Like Delhomme, Rochon is looking at riding horses on city streets from the government’s perspective. “I can understand where someone would be thinking about maybe being sued from the actions of someone riding a horse,” says Rochon. “If you don’t prohibit it, people are going to take so many liberties it’s unbelievable.”
Currently Carencro, Broussard, Youngsville, St. Martinville and Lafayette allow horses to be ridden through town, as long as they don’t travel on state highways. The town of Scott allows horse owners to stable their mounts in town, but they have to be transported by trailer away from the city limits before a horseman can ride. Most local laws about livestock pertain to the health of the animal, the amount of land needed to support a large animal, (both for the welfare of the horse and comfort of neighbors), and pooper-scooper laws to maintain public sanitation.
Breaux Bridge enacted an ordinance April 14 to regulate the riding of horses on city streets. Ordinance 2165 states that all horses shall be ridden or led on the right-hand shoulder of the road in a single file, that no one may ride a horse on a city roadway after sunset or before sunrise, that persons under 14 shall not ride a horse in the city, that persons riding a horse shall conform to vehicular traffic regulations, and that no one shall ride a horse under the influence of alcohol.
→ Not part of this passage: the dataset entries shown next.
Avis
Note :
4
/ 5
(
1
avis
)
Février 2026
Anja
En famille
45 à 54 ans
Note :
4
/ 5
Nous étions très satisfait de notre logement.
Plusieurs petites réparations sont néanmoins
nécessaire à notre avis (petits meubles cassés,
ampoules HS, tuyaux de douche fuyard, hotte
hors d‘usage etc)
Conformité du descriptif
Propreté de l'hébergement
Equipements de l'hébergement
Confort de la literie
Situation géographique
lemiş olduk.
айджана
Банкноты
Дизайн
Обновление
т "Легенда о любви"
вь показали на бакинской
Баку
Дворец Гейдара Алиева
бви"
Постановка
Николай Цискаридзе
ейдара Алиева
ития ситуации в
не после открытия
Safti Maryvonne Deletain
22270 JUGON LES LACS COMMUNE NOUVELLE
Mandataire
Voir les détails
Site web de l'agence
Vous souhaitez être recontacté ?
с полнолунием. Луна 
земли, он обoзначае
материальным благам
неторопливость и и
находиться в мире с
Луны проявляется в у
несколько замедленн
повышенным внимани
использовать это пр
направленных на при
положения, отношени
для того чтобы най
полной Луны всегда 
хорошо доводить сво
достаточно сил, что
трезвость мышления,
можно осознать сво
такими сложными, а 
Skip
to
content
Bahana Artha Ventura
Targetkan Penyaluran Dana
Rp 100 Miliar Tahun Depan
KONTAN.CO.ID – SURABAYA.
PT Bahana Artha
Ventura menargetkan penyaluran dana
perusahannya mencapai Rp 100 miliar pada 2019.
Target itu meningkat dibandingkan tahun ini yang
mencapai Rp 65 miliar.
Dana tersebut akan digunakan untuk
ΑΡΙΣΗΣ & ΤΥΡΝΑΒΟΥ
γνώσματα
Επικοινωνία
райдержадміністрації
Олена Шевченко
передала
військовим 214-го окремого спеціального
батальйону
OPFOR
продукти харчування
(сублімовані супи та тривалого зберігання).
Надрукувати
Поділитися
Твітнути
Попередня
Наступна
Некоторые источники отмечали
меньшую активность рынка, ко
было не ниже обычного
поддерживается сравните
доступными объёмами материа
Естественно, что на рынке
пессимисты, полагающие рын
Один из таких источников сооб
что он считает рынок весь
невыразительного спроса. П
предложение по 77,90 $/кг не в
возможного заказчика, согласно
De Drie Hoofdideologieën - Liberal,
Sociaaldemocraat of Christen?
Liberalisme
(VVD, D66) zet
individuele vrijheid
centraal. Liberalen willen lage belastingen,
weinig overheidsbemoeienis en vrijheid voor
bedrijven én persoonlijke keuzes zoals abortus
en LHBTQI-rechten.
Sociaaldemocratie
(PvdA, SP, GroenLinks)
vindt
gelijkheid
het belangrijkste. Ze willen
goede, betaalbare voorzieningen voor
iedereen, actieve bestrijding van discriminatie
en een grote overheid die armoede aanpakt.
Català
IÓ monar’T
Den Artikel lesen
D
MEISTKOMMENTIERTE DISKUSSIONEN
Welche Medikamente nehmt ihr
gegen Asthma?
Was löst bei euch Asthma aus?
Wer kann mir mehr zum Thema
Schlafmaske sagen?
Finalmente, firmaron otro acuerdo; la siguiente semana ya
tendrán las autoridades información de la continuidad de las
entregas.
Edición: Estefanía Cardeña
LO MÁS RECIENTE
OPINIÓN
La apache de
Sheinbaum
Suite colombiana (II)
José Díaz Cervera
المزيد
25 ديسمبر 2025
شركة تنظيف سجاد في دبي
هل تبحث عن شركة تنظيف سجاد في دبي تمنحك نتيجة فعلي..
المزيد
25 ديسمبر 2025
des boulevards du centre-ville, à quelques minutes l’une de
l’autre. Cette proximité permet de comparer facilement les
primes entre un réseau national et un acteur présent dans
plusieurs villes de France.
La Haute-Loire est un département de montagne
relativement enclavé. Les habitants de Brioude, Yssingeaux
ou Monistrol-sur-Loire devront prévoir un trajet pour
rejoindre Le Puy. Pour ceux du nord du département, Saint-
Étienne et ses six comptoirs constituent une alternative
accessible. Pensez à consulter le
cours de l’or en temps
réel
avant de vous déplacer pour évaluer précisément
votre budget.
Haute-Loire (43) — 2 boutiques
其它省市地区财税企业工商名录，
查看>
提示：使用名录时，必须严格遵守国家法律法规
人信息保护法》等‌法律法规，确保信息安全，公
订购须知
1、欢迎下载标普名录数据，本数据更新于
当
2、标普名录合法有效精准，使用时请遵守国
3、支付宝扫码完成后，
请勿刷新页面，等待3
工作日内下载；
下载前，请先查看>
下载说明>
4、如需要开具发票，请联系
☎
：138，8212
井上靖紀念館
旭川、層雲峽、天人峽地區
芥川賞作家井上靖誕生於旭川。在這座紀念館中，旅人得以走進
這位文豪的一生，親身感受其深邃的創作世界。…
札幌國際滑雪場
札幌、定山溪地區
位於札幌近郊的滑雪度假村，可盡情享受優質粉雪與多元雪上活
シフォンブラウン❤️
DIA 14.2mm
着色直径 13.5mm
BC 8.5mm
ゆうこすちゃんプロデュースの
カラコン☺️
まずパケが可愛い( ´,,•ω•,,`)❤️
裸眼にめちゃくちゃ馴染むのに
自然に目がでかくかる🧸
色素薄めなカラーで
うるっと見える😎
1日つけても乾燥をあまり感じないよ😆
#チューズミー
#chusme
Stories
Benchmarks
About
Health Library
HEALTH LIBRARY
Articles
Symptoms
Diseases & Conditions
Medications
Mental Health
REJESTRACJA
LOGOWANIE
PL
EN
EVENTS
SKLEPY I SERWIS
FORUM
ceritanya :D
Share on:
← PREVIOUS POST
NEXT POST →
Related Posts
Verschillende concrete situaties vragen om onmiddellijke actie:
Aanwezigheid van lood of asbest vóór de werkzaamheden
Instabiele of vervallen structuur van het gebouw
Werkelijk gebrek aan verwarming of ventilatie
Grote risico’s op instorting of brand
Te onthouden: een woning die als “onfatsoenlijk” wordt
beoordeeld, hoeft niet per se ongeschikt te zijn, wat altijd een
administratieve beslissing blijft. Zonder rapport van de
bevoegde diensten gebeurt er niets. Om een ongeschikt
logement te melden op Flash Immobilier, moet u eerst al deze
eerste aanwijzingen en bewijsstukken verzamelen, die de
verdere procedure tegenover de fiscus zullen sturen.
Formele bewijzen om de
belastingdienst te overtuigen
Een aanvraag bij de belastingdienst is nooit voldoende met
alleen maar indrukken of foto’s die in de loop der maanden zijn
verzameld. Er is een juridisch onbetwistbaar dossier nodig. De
When the new ordinance, 2169, was introduced last week, Breaux Bridge City Council members questioned the mayor on why a new ordinance was needed. “I asked the chief how many citations were issued [based on the existing law],” said councilman Glenn Angelle. “He said none. How can the police have such a problem and not issue a single citation?” Police Sgt. Leroy Calais, who is in charge of horse matters in Breaux Bridge, says he has no problem with people riding horses. “I never had to correct anybody since the first ordinance passed. The problem is loose horses. I have to get out of my police car and catch them, and go get my personal trailer and take them to the shelter. And there is the liability of them jumping out in front of a car or hurting someone. But I don’t care if people ride.”
Delhomme, however, doesn’t think horses belong in town, period. “I’ve had horses all my life. Riding horses and race horses. Common sense isn’t very common. I’ve seen people riding drunk, horses going sideways through the ditch. You do not ride on city streets, there’s too much traffic. Horses belong on grass in the country.” But the most telling statement of all from the mayor is charged with feeling for the welfare of horses. “We had to pick up a horse that was starving to death on the ground. Starving a horse, that’s a disgrace,” he says. “You don’t treat anything that way.”